Anfang vorigen Jahres entdeckte ich in Frankreich die Satirezeitung Siné Hebdo. Ich wusste, dass Siné langjähriger Zeichner von Charlie Hebdo war, aber wieso hatte er plötzlich seine eigene Zeitung? Erst zu Hause in Berlin fand ich im Internet den Text »Ne touche pas le Präsidentensohn« aus der Jungle World vom Juli 2008.
Wie andere Zeichner seiner Generation ( André Francois, Chaval, Bosc) war Siné, mit bürgerlichem Namen Maurice Sinet, früh von Saul Steinberg beeinflusst, entwickelte aber später seinen eigenen minimalistischen Stil. 1946 sang er im Alter von 18 Jahren bereits in einer linken Kabarettgruppe anarchistische und antimilitaristische Lieder.
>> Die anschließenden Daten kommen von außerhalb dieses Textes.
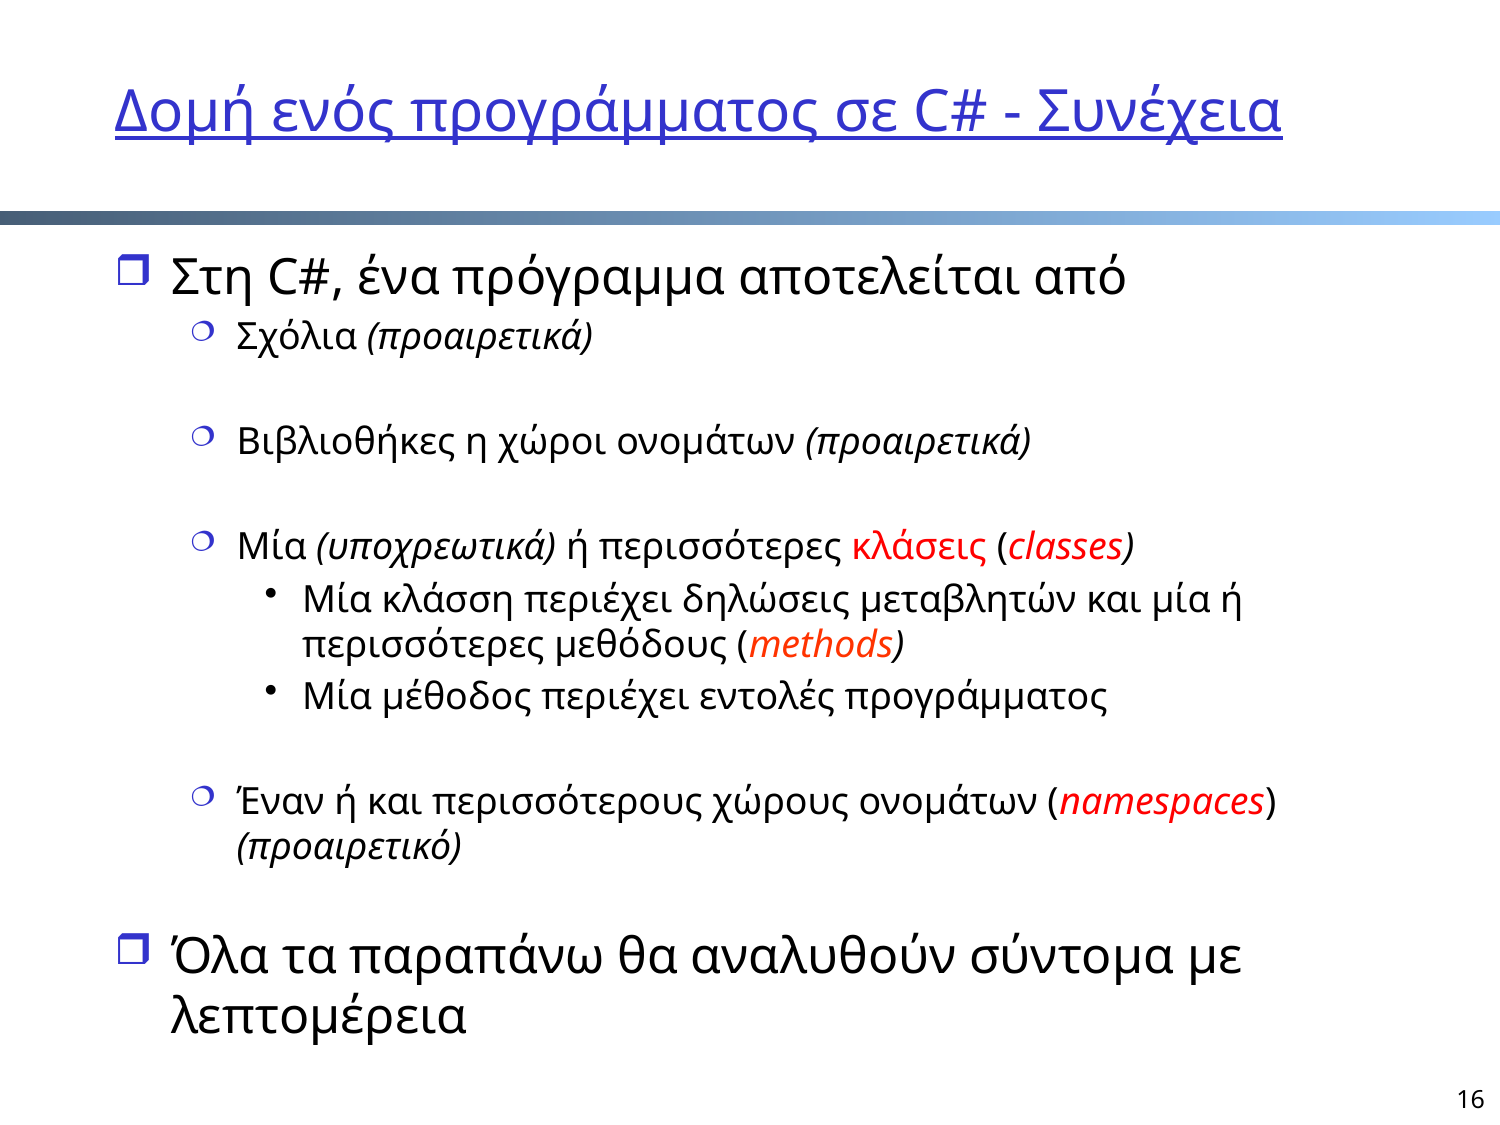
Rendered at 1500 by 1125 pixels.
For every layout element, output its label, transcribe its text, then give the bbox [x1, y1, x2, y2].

Acht Monate seiner einjährigen Militärzeit verbrachte Siné im Gefängnis. In den fünfziger Jahren wurde er während des Algerien-Kriegs zweimal wegen Beleidigung der Armee angeklagt. Als Cartoonist arbeitete er für viele internationale Magazine, aber auch in der Werbung. 1962 gründete er seine erste eigene Zeitung Siné Massacre. 20 Jahre lang arbeitete er für die wichtigste französische Satirezeitung Charlie Hebdo, für die er eine handgeschriebene und gezeichnete satirische Kolumne fertigte.
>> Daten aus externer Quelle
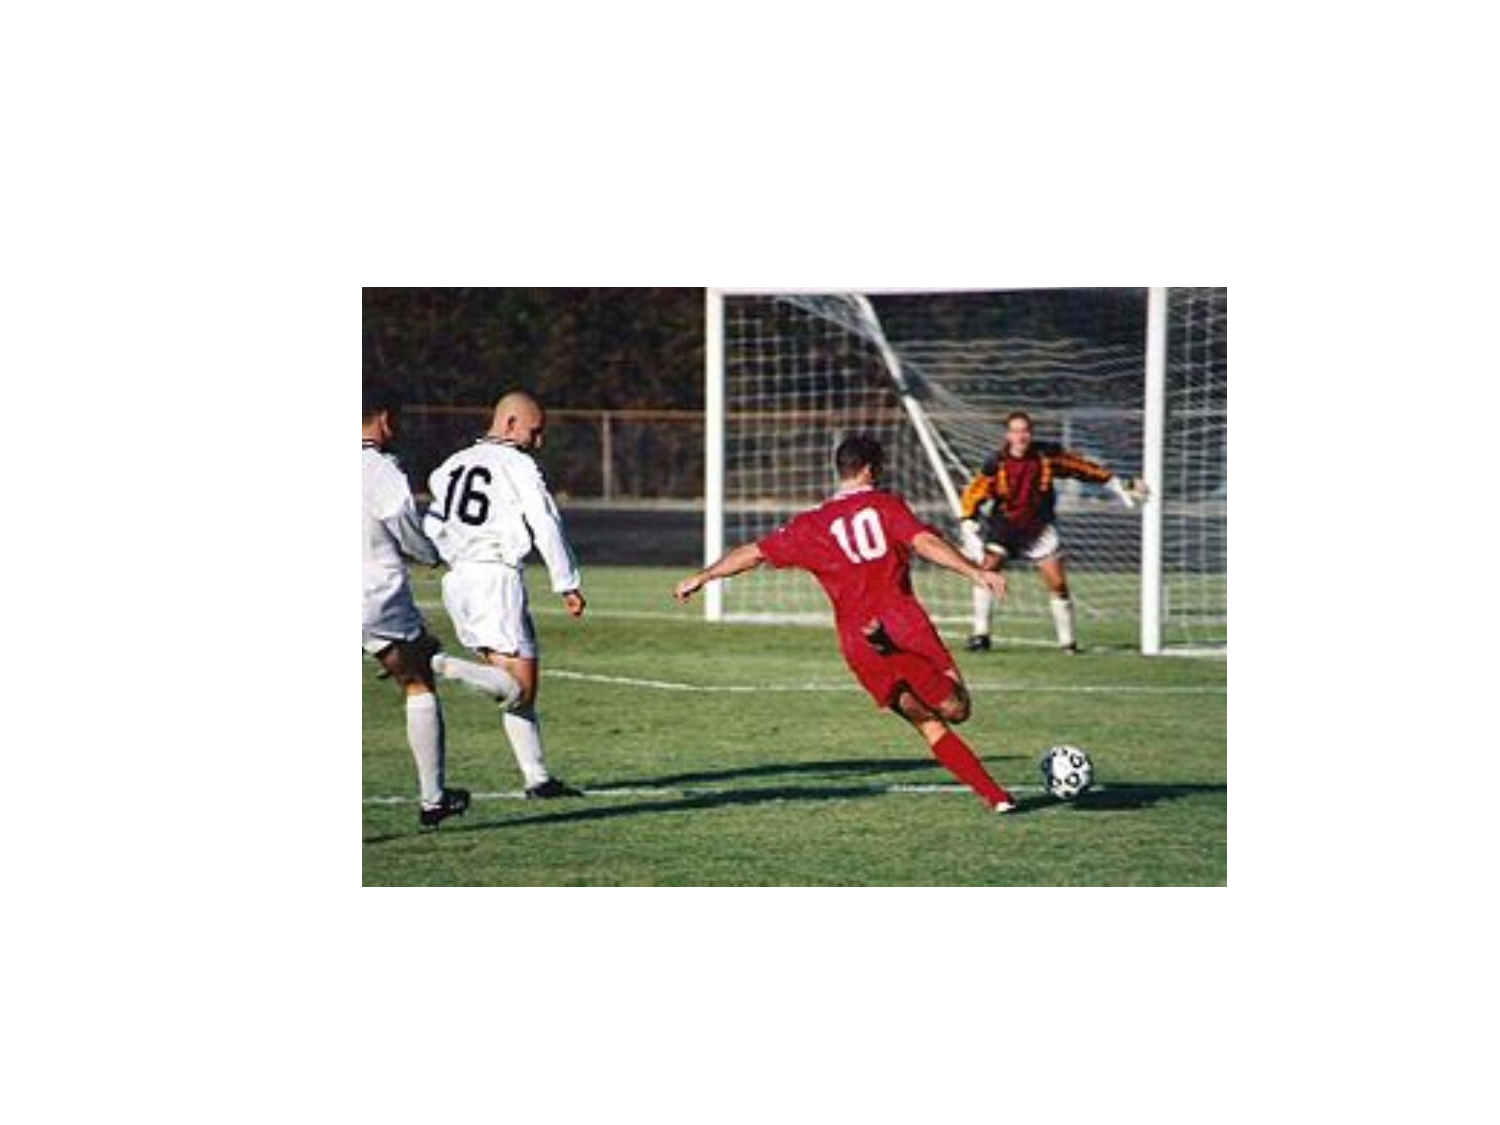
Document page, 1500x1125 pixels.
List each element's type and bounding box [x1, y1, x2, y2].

list [362, 287, 1227, 887]
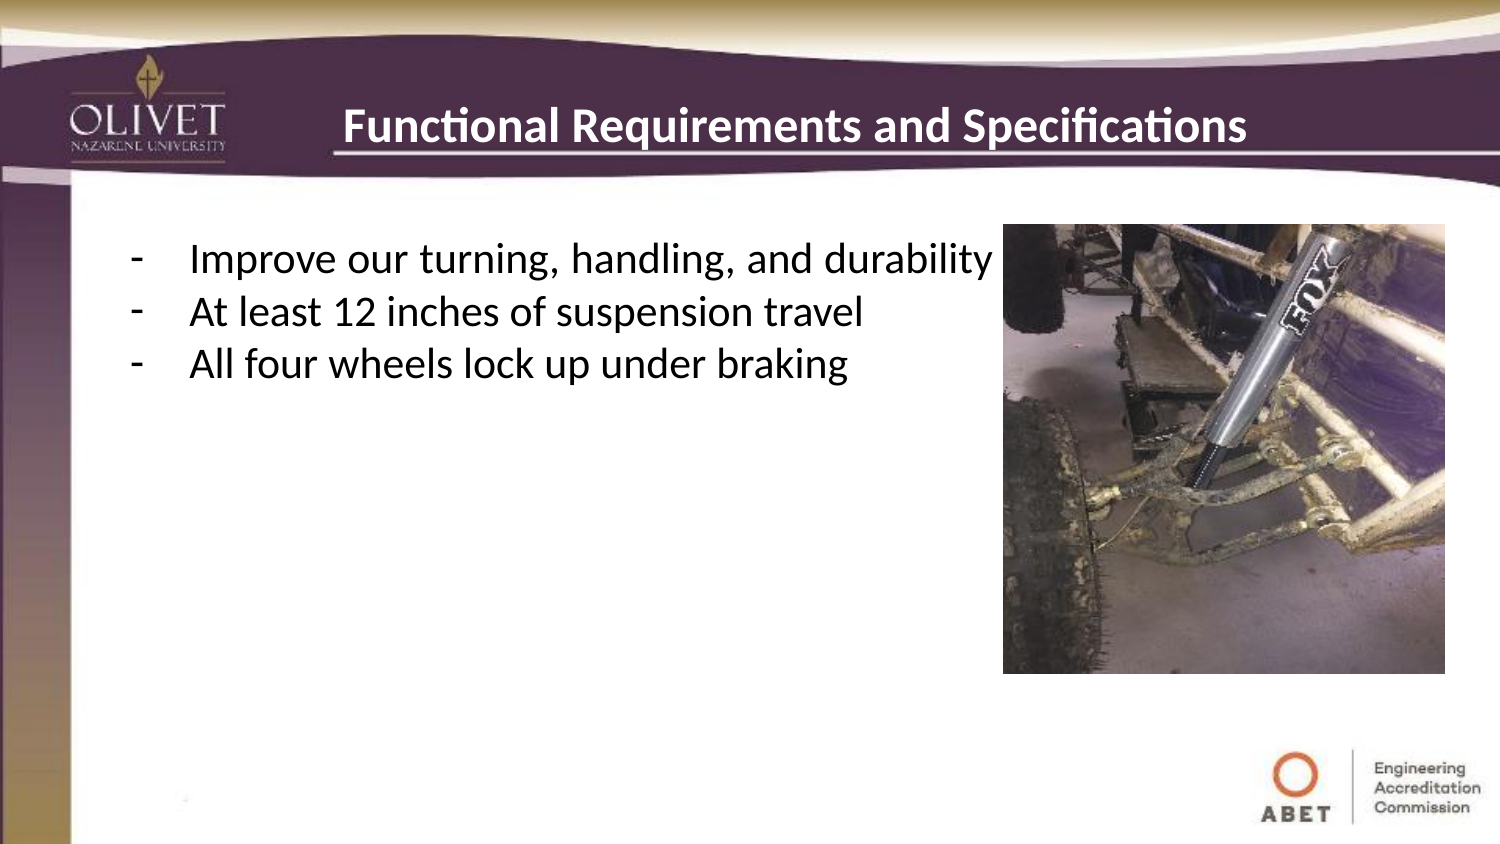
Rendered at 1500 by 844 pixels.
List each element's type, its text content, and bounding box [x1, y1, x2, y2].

title Functional Requirements and Specifications [331, 44, 1397, 208]
list Improve our turning, handling, and durability At least 12 inches of suspension travel All four wheels lock up under braking [103, 224, 1005, 760]
picture [0, 0, 1500, 844]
Selbst mit 79 Jahren hat es Siné dann noch mal geschafft, in Frankreich einen kleinen Skandal zu provozieren. Einen Satz aus seiner Kolumne, in dem Siné über den Sohn des französischen Präsidenten, Jean Sarkozy, schrieb, »er werde es im Leben weit bringen«, bezeichnete ein Radiomoderator als antisemitisch. Es ging um die Heirat des Präsidentensohns mit der jüdischen Millionenerbin Jessica Seaoun-Darty, einer der reichsten Frauen Frankreichs, Erbin des Darty-Konzerns, und die Konversion Jean Sarkozys zum Judentum kurz vor der Eheschließung – aus Sicht des sperrigen Altlinken ein Paradebeispiel für Aufsteigertum. Als der Chefredakteur von Charlie Hebdo Siné aufforderte, sich für seine Bemerkung zu entschuldigen, antwortete dieser, er würde sich noch eher »die Eier abschneiden«. Und wurde prompt entlassen. Aus Protest gründete er seine eigene Zeitung Siné Hebdo.
Trotz seiner Erfahrung als Provokateur stolperte Siné letztlich über ein paar ungenaue Sätze, ausgerechnet in einer Zeitung, die 2006 mit dem Nachdruck der dänischen Mohammed-Cartoons provozierte. Ein 80jähriger Berufsprovokateur wurde von der jüngeren Generation der Berufsprovokateure entsorgt. Hätte Siné sich mal nur an seine Zeichnungen gehalten. Und an die wilden Katzen.